Natuur- en milieu-destructie door ‘stop een tijger in je tank’
‘Stop een tijger in je tank’ was een bekende reclame slogan van ESSO in de jaren ‘70 en ’80. Het ging toen om de extra lood toevoeging aan benzine waardoor de ‘klopvastheid’ (hogere compressie mogelijk in de motor) van de benzine kon worden verhoogd, met loodvergiftiging aan het milieu als gevolg, maar gelukkig enige decennia terug al gestopt.
Huidige bio-ethanol-landbouw zorgt nu inderdaad, dat de tijger van de aardbol verdwijnt door het gestaag slopen van oerwoud voor bio-ethanol in je tank via de landbouw van mais, granen, suikerriet, palmolie en koolzaad. Natuur- en milieudestructie voor (bio-M)ethanol wordt door de WWF en milieuorganisaties wereldwijd inmiddels als enorm ingeschat.
In Brazilië verdwijnen nog immer aanzienlijke savanne- en Amazon-oerwoud-biotopen voor suikerrietplantages, waaruit suikerriet-bio-ethanol wordt gemaakt. In Azië zijn het de oerwouden die nog immer gestaag gesloopt worden voor nieuwe palmolieplantages, waarbij de tijger het moet afleggen..
Relatief nieuw is de productie van bio-ethanol uit cellulose van daarvoor gespecialiseerde groeigewassen, zoals 2de generatie bio-crops Jatropha of nog beter gewoon suikerbiet, die bij grootschalige bio-brandstofproductie de voedselvoorziening kan verdrukken en voedselprijzen doet stijgen.
Louise Fresco’s (KNAW) : ‘Stop geen voedsel in je tank’
In haar boek ‘Hamburgers in het Paradijs’, inmiddels vertaald in 20 wereldtalen, pakt Louise Fresco gevoelige ideologische dogma’s één voor één aan, met respect voor de emoties, maar ook met nuance wordt door Fresco nog eens omstandig uitgelegd hoe goed het gaat met de voedselproductie in de wereld en ook zal gaan met het herstel van de natuur als we “bio-brandstoffen” als voedsel voor de brandstoftank afschaffen.
Fresco keert zich tegen biobrandstoffen als verdringer van voedselproductiecapaciteit en is daarbij nog steeds optimistisch over de huidige en toekomstige productiecapaciteit voor voedsel op wereld voor zo’n 10 miljard en wellicht meer aanstaande aardbewoners aan het einde van deze eeuw. Het boek, inmiddels vertaald in vele talen, is vooral kritisch ten opzichte van diverse ideologische en dogmatische heiligenhuisjes bij milieuclubs, maar pleit ook bescherming van de tijgers, oerwouden en savannes.

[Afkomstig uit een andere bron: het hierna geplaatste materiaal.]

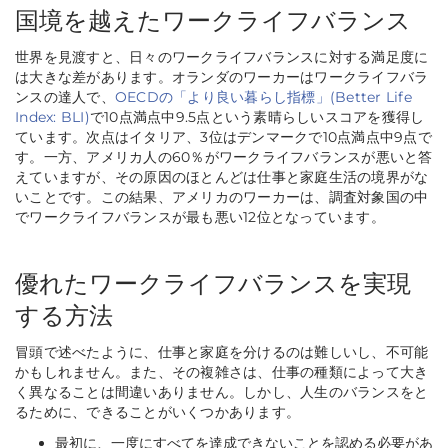
国境を越えたワークライフバランス
世界を見渡すと、日々のワークライフバランスに対する満足度に
は大きな差があります。オランダのワーカーはワークライフバラ
ンスの達人で、
OECDの「より良い暮らし指標」(Better Life
Index: BLI)
で10点満点中9.5点という素晴らしいスコアを獲得し
ています。次点はイタリア、3位はデンマークで10点満点中9点で
す。一方、アメリカ人の60％がワークライフバランスが悪いと答
えていますが、その原因のほとんどは仕事と家庭生活の境界がな
いことです。この結果、アメリカのワーカーは、調査対象国の中
でワークライフバランスが最も悪い12位となっています。
優れたワークライフバランスを実現
する方法
冒頭で述べたように、仕事と家庭を分けるのは難しいし、不可能
かもしれません。また、その複雑さは、仕事の種類によって大き
く異なることは間違いありません。しかし、人生のバランスをと
るために、できることがいくつかあります。
最初に、一度にすべてを達成できないことを認める必要があ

Fresco waarschuwt ideologen en politici op te houden met pleiten om voedsel in de tank van de auto te stoppen. Fresco (vegetariër) biedt verder een frisse kijk op het te veel doorgeschoten anti-vlees-idealisme en natuurfanatisme vanuit milieuclubs. Er zijn volgens Fresco kansen zat om de aardse rijkdom aan planten en dieren (biodiversiteit) te kunnen herstellen en tevens via wetenschap de industriële voedselproductie en kwaliteit te verbeteren op minder vruchtbare streken vooral in arme ontwikkelingslanden.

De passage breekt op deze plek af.